Exhibit 8.1
CLIFFORD CHANCE US LLP
31 WEST 52ND STREET NEW YORK, NY 10019-6131
TEL + 1 212 878 8000 FAX +1 212 878 8375
www.cliffordchance.com |
August 2, 2016
Quotient Limited
Pentlands Science Park
Bush Loan, Penicuik, Midlothian
EH26 OPZ, United Kingdom
Ladies and Gentlemen:
We have acted as U.S. counsel to Quotient Limited, a company incorporated under the laws of Jersey, Channel Islands (the “Company”), in connection with the offering of ordinary shares, of no par value per share (“Ordinary Shares”), of the Company sold pursuant to a preliminary prospectus supplement, dated June July 28, 2016 and the prospectus supplement dated July 29, 2016 (the “Prospectus Supplement”) and a registration statement on Form S-3 (File No.333-206026) filed with the Securities and Exchange Commission (the “Commission”) on July 31, 2015 under the Securities Act of 1933, as amended (such registration statement, the “Registration Statement”).
For purposes of the opinion set forth below, we have, with the consent of the Company, relied upon the accuracy of the Registration Statement.
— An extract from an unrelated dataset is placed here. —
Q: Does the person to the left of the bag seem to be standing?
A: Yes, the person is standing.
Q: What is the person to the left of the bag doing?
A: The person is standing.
Based upon and subject to the foregoing, and based upon the Internal Revenue Code of 1986, as amended, the United States Treasury regulations promulgated thereunder, judicial decisions, revenue rulings and revenue procedures of the Internal Revenue Service, and other administrative pronouncements, all as in effect on the date hereof, subject to the limitations set forth therein, the discussion contained in the Prospectus Supplement under the caption “CERTAIN U.S. FEDERAL TAX CONSIDERATIONS APPLICABLE TO HOLDERS OF ORDINARY SHARES” is our opinion as to the material United States federal income tax consequences to U.S. Holders (as defined therein) of the acquisition, ownership and disposition of the Ordinary Shares under currently applicable law.
Our opinion is based on current United States federal income tax law and administrative practice, and we do not undertake to advise U.S. Holders as to any future changes in United States federal income tax law or administrative practice that may affect our opinion unless we are specifically retained to do so. Further, legal opinions are not binding upon the Internal Revenue Service and there can be no assurance that contrary positions may not be asserted by the Internal Revenue Service.
The opinion set forth in this letter is: (i) limited to those matters expressly covered and no opinion is expressed in respect of any other matter; (ii) as of the date hereof; and (iii) rendered by us at the request of the Company. We hereby consent to the filing of this opinion with the Commission as an exhibit to the Registration Statement and to the reference to us in the Prospectus. In giving such consent, we do not hereby admit that we are in the category of persons whose consent is required under Section 7 of the Act and the rules and regulations of the Commission promulgated thereunder.